24.3 Wijziging Waarde - Archeologie

Burgemeester en wethouders kunnen een of meer bestemmingsvlakken met de dubbelbestemmingen 'Waarde - Archeologie 1', 'Waarde - Archeologie 2', 'Waarde - Archeologie 3', 'Waarde - Archeologie 4' en 'Waarde - Archeologie 6' geheel of gedeeltelijk verwijderen, indien:

  • a. uit nader archeologisch onderzoek is gebleken dat ter plaatse geen archeologische waarden aanwezig zijn;
  • b. het op grond van nader archeologisch onderzoek niet meer noodzakelijk wordt geacht dat het bestemmingsplan ter plaatse in bescherming en veiligstelling van archeologische waarden voorziet.
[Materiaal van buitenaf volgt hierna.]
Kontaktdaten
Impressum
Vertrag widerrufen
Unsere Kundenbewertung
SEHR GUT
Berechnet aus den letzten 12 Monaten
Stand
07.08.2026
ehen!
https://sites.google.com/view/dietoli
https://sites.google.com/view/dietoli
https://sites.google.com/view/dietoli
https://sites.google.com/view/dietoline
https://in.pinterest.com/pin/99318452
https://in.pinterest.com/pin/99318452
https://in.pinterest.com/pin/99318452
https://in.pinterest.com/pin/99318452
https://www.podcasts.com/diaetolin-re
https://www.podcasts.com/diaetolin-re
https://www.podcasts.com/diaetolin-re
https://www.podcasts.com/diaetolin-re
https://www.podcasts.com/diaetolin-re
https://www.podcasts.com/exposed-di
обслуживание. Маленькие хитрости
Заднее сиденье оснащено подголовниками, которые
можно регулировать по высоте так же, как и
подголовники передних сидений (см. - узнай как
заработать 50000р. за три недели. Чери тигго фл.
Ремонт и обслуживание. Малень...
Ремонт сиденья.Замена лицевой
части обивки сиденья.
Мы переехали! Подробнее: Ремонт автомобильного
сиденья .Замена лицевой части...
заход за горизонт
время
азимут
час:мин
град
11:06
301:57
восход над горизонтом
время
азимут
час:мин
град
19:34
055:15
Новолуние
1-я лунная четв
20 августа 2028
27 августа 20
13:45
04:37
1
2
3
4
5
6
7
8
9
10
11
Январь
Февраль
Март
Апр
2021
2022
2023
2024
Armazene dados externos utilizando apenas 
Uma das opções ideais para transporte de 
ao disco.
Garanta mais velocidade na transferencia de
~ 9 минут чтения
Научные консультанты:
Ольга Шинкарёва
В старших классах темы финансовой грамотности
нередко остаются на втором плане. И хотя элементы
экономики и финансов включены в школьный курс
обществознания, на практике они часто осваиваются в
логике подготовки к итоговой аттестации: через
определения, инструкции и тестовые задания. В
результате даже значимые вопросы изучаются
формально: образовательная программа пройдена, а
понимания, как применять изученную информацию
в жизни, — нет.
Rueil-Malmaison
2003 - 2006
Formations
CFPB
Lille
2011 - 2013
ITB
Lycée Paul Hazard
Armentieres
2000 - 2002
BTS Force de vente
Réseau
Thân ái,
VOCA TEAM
Hoofdstuk 4 Overgangs- en slotregels

Artikel 25 Overgangsrecht

25.1 Overgangsrecht bouwwerken
  • a. Een bouwwerk dat op het tijdstip van inwerkingtreding van het bestemmingsplan aanwezig of in uitvoering is, dan wel kan worden gebouwd krachtens een omgevingsvergunning voor het bouwen, en afwijkt van het plan, mag, mits deze afwijking naar aard en omvang niet wordt vergroot,
    • 1. gedeeltelijk worden vernieuwd of veranderd;
    • 2. na het teniet gaan ten gevolge van een calamiteit geheel worden vernieuwd of veranderd, mits de aanvraag van een omgevingsvergunning voor het bouwen wordt gedaan binnen twee jaar na de dag waarop het bouwwerk is teniet gegaan;
  • b. het bevoegd gezag kan eenmalig in afwijking van het bepaalde onder a. een omgevingsvergunning verlenen voor het vergroten van de inhoud van een bouwwerk als bedoeld onder a met maximaal 10 %;
  • c. het bepaalde onder a is niet van toepassing op bouwwerken die weliswaar bestaan op het tijdstip van inwerkingtreding van het plan, maar zijn gebouwd zonder omgevingsvergunning en in strijd met het daarvoor geldende plan, daaronder begrepen de overgangsbepaling van dat plan.
25.2 Overgangsrecht gebruik
  • a. het gebruik van grond en bouwwerken dat bestond op het tijdstip van inwerkingtreding van het bestemmingsplan en hiermee in strijd is, mag worden voortgezet;
  • b. het is verboden het met het bestemmingsplan strijdige gebruik, bedoeld in het bepaalde onder a., te veranderen of te laten veranderen in een ander met dat plan strijdig gebruik, tenzij door deze verandering de afwijking naar aard en omvang wordt verkleind;
  • c. indien het gebruik, bedoeld in het bepaalde onder a, na het tijdstip van inwerkingtreding van het plan voor een periode langer dan een jaar wordt onderbroken, is het verboden dit gebruik daarna te hervatten of te laten hervatten;
  • d. het bepaalde onder a. is niet van toepassing op het gebruik dat reeds in strijd was met het voorheen geldende bestemmingsplan, daaronder begrepen de overgangsbepalingen van dat plan.

Artikel 26 Slotregel

Deze regels worden aangehaald als 'Regels van het bestemmingsplan Nijenrode'.